There are many different beliefs and opinions about sex that not only are wrong, but they can also destroy your love life. For example, most people believe that sex should be spontaneous, but the truth is that you must work hard to have a successful sex life. Sex therapists reveal 8 biggest myths about sex that you should stop believing.

 

  1. Men should always and everywhere be ready for sex

Contrary to popular opinion, men can’t have sex whenever they want their partners. They are not robots, and they can be tired, worried and anxious. Besides, as they age, men, need direct stimulation of the penis before and during sex. Woman shouldn’t be the most important in sex, but mutual satisfaction. Ask your partner what excites him and what he wants.

  1. If you don’t have an orgasm, it is the same as you didn’t have sex

Wrong! Sex is much more than the penetration and orgasm. If you believe in this myth, it is time to become more creative and more realistic about sex. Sex includes kissing, hugging, sensual massages … Sex is oral stimulation, manual stimulation, mutual masturbation and anal stimulation. Sex is dirty talking, reading erotica, watching adult movies together, playing games and sharing sex fantasies. Expand your understanding of the term sex, get rid of the pressure and thus will increase your enjoyment and pleasure.

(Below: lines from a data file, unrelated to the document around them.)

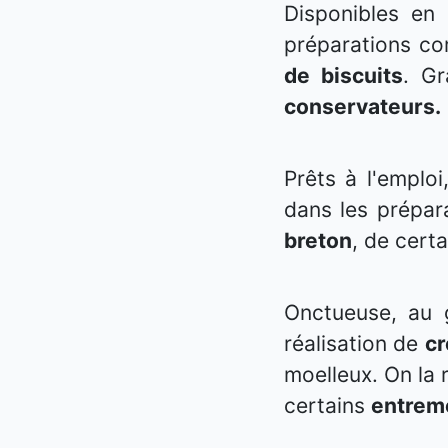
Disponibles en 
préparations c
de biscuits
. Gr
conservateurs.
Prêts à l'emplo
dans les prépar
breton
, de certa
Onctueuse, au g
réalisation de
c
moelleux. On la
certains
entrem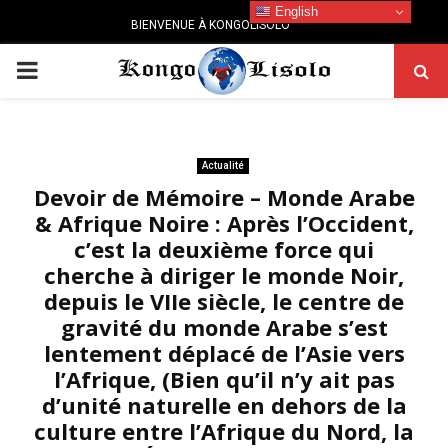
English
BIENVENUE À KONGOLISOLO
PRIMARY
MENU
Actualité
Devoir de Mémoire – Monde Arabe
& Afrique Noire : Après l’Occident,
c’est la deuxième force qui
cherche à diriger le monde Noir,
depuis le VIIe siècle, le centre de
gravité du monde Arabe s’est
lentement déplacé de l’Asie vers
l’Afrique, (Bien qu’il n’y ait pas
d’unité naturelle en dehors de la
culture entre l’Afrique du Nord, la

  1. You should feel attractive enough to truly enjoy sex

The media and the porn industry are the main culprits for what women believe they must have a beautiful body to enjoy sex. Usually, men do not notice the flaws of the female body. They are excited by the fact that there is a naked woman beside them. Regardless of how they look, if their wives love their body and men will love it. For this you need time to accept and love your own originality. When women start to value their flaws and begin to love themselves in a way that will allow them to love and their partners.

  1. Sexual infidelity happens is because something is missing in the relationship

Although some people really have affairs because they feel they do not get what they want in a relationship, it’s just one of many reasons that comes to infidelity. Many people who are satisfied with the relationship were unfaithful just because they had arisen on occasion. Factors such as the availability and minimum risk of being caught are just some of the many factors that can lead to a “casual affair.” Some people are guided by instinct and it is one of the main reasons why it happens infidelity, not dissatisfaction with sex life.

  1. It is easy to achieve a vaginal orgasm

People still think that it is easy to cause and to experience vaginal orgasm. The truth is that most women need clitoral stimulation to reach the top. Many men are surprised to hear this. The idea that you have to achieve vaginal orgasm causes pressure in pairs. Because women are frustrated and men are helpless. There are many misconceptions about how women experience orgasm. It’s hard to experience vaginal orgasm if you have sex quickly.

  1. Sex should be very exciting at the beginning

Many people think that the first sex with a new partner should be exciting. In rare cases this is true, but it is more likely that the first sex will be just good. In most people, sexual chemistry develops over time and then sex turns into something amazing and exciting. It is so because to have amazing sex, you really need to know your partner. If you’ve never had sex with the person before, normally you do not know what he or she wants, what it needs and how to comply.

Moreover, both probably will be a little nervous putting additional pressure on the event. The most important question to ask yourself at the beginning of the relationship is if you would like to see that person again. If everything was perfect from the start, you cannot grow, and grow together.

  1. If you must use a lubricant, it means that you’re not really excited

Wrong. Lubricants are your friends. Most people think that when a woman is aroused, should be moist. But sometimes the excitement can happen on an emotional level, not physical, so do not hesitate if you use lubricants.

  1. The relationship cannot survive if your libido isn’t in the same level

Often couples are worried due to noncompliance of their sexual desire, or when one partner wants more sex than the other. Almost there aren’t partners that have identical libido. If both of you do not want sex equally, it does not mean your relationship is doomed. The most important thing is to talk to your partner about how often you would like to have sex.

You also need to understand that your wishes and needs vary. If there are extreme differences over how often would like to have sex, then would be best to talk to a professional who can help you solve problems and come up with a plan that suits you both.